李大爺把梯子架在巖壁上,可梯子只有五米,夠不著。他又想辦法用繩子把鐵鉤子綁在竹竿上,做成一根長鉤子,費了好大的勁,總算鉤住了巖石邊緣的石縫。
他試了試,鉤子吃得住力,就咬咬牙,拽著繩子往上爬。
六十八歲的人了,手上沒多大力氣,爬到一半的時候,腿肚子直打哆嗦,繩子勒得手掌火辣辣地疼。
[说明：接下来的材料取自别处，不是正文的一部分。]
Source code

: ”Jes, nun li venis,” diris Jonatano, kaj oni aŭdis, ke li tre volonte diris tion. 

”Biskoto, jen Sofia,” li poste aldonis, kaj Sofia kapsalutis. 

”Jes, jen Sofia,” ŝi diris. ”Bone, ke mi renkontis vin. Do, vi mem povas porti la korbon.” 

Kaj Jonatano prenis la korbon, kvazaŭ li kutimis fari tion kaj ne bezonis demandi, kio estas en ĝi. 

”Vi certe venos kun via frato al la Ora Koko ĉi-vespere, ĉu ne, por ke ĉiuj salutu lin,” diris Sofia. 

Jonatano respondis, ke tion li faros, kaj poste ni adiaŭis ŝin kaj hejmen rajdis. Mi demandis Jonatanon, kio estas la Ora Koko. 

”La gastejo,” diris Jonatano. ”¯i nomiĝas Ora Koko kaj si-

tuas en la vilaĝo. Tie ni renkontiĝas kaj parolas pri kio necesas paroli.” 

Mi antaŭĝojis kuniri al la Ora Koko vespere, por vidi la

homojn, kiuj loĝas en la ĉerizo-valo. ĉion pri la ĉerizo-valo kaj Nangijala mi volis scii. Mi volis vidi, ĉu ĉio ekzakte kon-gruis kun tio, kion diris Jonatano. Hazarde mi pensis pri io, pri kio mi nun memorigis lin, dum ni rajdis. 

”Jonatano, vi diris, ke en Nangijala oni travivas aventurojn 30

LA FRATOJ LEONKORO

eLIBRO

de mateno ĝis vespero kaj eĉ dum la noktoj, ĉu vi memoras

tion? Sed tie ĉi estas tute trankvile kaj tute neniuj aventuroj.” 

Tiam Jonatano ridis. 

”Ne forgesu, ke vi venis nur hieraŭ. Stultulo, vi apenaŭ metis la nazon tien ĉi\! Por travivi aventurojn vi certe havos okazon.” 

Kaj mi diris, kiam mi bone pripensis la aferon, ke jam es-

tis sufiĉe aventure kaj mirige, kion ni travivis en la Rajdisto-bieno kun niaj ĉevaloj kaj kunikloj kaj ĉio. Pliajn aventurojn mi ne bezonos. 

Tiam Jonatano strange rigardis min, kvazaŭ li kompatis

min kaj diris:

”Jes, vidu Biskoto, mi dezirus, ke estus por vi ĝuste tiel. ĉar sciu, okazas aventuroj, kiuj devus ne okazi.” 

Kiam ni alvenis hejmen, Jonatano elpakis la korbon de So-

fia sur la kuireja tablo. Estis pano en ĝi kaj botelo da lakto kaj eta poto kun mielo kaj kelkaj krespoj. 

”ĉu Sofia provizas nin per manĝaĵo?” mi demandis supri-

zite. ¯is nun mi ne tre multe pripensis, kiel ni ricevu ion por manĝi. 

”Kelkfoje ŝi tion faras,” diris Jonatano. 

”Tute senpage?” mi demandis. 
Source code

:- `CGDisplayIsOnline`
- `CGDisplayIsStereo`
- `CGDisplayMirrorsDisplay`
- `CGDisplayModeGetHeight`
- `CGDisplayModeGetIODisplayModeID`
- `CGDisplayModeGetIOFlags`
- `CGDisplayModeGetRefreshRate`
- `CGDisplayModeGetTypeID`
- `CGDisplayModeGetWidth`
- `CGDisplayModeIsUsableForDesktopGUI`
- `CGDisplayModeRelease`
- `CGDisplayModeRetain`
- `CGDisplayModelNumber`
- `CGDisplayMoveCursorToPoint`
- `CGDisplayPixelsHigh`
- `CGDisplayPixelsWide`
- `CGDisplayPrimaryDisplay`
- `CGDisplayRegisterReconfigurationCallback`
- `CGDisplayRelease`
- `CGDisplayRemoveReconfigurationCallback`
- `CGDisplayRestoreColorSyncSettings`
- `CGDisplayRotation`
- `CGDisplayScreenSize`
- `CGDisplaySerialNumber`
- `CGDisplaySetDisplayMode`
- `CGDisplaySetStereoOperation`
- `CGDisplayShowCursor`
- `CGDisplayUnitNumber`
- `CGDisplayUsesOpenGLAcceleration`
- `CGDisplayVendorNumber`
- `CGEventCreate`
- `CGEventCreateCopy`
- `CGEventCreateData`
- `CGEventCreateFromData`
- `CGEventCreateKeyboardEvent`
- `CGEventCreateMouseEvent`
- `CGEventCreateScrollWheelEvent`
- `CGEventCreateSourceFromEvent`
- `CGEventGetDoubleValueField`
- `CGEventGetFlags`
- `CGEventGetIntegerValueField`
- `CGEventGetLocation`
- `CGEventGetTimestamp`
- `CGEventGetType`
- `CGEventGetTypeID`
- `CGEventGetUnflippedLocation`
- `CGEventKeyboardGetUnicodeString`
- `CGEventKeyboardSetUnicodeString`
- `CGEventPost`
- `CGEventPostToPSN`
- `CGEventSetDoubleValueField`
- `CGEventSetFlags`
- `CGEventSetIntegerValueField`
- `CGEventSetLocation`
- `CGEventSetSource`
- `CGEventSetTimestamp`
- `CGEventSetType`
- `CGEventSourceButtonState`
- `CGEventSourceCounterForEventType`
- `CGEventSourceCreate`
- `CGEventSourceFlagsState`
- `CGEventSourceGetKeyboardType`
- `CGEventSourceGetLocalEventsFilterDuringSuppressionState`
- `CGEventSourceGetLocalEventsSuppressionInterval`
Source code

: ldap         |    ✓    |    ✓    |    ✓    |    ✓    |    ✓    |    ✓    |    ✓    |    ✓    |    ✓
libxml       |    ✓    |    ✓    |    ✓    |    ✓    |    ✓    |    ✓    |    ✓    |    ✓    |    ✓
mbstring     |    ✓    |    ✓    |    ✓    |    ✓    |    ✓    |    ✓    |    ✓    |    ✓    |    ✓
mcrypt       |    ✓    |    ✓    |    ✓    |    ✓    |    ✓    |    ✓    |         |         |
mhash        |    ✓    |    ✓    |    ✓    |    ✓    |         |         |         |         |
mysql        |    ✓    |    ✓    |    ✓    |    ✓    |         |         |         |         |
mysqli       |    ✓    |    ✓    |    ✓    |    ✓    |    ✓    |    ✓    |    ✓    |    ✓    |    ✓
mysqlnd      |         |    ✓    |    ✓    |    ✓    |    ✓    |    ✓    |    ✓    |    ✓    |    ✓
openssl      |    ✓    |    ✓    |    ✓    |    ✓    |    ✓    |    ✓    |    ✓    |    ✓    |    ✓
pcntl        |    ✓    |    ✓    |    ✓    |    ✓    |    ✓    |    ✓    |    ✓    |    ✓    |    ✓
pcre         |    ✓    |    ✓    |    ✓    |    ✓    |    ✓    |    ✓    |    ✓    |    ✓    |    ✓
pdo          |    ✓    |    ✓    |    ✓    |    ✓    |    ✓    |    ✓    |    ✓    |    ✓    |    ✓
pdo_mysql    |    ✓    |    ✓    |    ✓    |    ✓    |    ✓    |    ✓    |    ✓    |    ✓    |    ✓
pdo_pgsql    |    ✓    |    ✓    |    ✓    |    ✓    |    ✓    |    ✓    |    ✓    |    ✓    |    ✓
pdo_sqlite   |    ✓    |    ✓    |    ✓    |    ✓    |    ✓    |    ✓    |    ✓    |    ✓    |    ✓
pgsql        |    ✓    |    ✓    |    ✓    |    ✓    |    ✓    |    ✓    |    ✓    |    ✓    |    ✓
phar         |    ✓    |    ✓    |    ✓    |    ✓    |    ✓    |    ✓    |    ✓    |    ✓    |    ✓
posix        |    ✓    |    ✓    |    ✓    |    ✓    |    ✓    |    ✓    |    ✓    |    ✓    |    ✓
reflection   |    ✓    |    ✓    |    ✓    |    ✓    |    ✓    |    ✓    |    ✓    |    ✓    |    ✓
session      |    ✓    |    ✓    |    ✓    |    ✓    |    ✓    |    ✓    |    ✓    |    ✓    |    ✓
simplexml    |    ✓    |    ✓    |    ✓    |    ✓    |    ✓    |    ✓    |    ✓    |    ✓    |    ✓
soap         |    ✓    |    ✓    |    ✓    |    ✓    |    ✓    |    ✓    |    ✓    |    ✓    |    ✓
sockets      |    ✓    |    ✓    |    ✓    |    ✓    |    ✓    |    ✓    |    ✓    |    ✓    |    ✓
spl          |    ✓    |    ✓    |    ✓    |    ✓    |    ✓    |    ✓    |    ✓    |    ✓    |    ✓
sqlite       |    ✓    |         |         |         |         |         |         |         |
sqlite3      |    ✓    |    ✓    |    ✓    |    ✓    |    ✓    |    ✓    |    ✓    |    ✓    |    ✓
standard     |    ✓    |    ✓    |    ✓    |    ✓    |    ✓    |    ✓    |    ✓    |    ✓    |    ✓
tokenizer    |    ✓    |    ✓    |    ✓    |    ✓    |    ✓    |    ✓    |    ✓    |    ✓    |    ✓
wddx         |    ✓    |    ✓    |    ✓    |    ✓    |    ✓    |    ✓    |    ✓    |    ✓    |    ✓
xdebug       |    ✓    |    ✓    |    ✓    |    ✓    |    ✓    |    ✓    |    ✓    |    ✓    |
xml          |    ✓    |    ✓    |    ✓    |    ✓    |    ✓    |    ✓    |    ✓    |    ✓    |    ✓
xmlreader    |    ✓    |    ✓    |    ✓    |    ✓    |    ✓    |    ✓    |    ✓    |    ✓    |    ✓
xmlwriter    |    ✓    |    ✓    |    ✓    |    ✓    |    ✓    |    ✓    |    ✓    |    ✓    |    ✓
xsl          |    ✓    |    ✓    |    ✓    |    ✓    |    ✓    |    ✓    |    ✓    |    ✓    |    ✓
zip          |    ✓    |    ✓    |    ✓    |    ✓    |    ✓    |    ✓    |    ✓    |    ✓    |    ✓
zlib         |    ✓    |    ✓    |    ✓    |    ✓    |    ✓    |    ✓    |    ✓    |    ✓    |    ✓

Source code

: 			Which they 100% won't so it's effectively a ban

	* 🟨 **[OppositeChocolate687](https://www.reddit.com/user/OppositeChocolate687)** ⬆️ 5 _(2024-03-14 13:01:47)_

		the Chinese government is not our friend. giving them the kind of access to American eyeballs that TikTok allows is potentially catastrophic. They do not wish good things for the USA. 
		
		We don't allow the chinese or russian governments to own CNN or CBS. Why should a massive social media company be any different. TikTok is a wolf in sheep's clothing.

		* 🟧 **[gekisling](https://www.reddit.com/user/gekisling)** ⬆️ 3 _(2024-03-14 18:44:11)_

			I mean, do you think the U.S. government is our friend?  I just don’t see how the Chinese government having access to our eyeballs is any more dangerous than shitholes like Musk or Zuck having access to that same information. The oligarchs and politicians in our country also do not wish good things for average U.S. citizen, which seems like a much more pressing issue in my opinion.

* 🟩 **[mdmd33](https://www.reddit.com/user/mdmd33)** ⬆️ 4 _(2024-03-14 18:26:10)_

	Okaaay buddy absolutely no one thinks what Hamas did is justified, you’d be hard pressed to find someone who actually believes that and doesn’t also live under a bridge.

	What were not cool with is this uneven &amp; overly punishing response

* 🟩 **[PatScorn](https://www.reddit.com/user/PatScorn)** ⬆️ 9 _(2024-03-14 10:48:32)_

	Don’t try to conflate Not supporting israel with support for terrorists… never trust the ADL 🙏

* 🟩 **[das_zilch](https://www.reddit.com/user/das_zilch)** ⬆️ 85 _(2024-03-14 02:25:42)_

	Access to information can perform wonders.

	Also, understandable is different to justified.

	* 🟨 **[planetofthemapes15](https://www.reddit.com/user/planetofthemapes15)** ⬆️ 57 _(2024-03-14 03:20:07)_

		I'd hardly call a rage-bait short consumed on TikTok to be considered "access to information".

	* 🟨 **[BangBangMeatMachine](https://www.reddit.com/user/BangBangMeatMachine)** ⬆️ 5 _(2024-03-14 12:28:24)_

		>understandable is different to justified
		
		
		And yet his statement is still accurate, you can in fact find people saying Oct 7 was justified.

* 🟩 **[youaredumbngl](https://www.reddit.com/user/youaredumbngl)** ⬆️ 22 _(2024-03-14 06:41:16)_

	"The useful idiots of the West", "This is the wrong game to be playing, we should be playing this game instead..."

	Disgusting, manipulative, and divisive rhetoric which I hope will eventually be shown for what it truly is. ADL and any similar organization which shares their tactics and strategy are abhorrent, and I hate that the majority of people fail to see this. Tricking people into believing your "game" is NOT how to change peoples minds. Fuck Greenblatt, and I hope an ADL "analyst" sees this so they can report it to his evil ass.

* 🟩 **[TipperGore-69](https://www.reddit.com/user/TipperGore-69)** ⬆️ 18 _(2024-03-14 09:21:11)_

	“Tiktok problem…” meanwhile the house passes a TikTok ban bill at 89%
他咬緊牙關,一下一下往上挪,終于夠到了巖石邊緣。
小猴崽趴在灌木叢里,渾身臟兮兮的,左耳朵上缺了一個小口子——跟它媽媽一模一樣。它看見李大爺,也不害怕,反而伸出兩只小爪子,顫顫巍巍地朝他夠。
李大爺一把把它撈進懷里,小東西輕得像個毛線團,肋骨一根根硌手。它把臉埋進李大爺的衣領里,發出細細的“嗚嗚”聲,身體還在抖。
李大爺把它揣進懷里,一手攥著繩子,一手扶著巖壁,慢慢往下退。退到一半的時候,手里一滑,整個人往下墜了一截。他心里一涼,心想這下完了。
就在這時候,一只手忽然從旁邊伸過來,緊緊攥住了他的胳膊。
李大爺扭頭一看,是林業站的老周,帶著兩個護林員,不知道什么時候趕來了。老周年輕力壯,一把把他拽回了梯子上,穩穩當當扶著他下了地。
原來村里人看見李大爺扛著梯子上山,又看見他在那面巖壁上攀爬,嚇壞了,趕緊打電話叫了林業站的人來。
李大爺下了地,腿還在抖,懷里的小猴崽卻安安靜靜地蜷著,像是終于找到了一個安全的地方。
他把小猴崽輕輕放在地上,后退了幾步。猴媽媽從樹上躥下來,一把摟住小猴崽,上上下下地舔了個遍。小猴崽吱吱叫著,往媽媽懷里拱。母子倆抱成一團,蹭了好一會兒,猴媽媽才抬起頭來,看了李大爺一眼。
那雙眼睛亮晶晶的,像是有什么話要說,可它說不出來。
它只是抱著小猴崽,慢慢往林子里走了幾步,又停下來,回頭看了李大爺一眼。然后又一拐,消失在了樹叢后面。
老周看著那對猴子走遠,轉頭對李大爺說:“李叔,您這膽子也太大了,那巖壁多陡啊,萬一摔下來……”
李大爺擺擺手,沒讓他說下去。他低頭看了看自己磨出血泡的手掌,忽然笑了。
“老周,”他說,“你說這猴子它懂不懂什么叫謝?”
老周愣了一下,沒接話。
李大爺也沒再說什么。他彎腰撿起那根沾滿泥巴的藤條,捋了捋上面的泥土,慢慢地卷起來,夾在胳膊底下,扛著梯子往回走。
走了幾步,他忽然停下來,回頭看了一眼那片山林。
暮色四合,山林安靜得像一堵沉默的墻。什么都看不見,什么聲音都沒有。
李大爺收回目光,自言自語似的嘟囔了一句:“不用謝。”
然后他轉過身,一步一步,慢慢地走下了山。
那天以后,李大爺的花生田里再也沒丟過花生。
非但沒丟,有時候清早去田里,還能在地頭的那棵梧桐樹下看見幾顆野果子,擺得整整齊齊的,像是有人特意放好的。
李大爺也不拿那些野果,就讓它們擺在那兒。有時候他鋤完草,就坐在梧桐樹下歇歇腳,抽根煙,往林子那邊看看。
林子安安靜靜的,風吹過來,樹葉嘩啦啦地響。
李大爺吐出一口煙,瞇著眼睛笑了。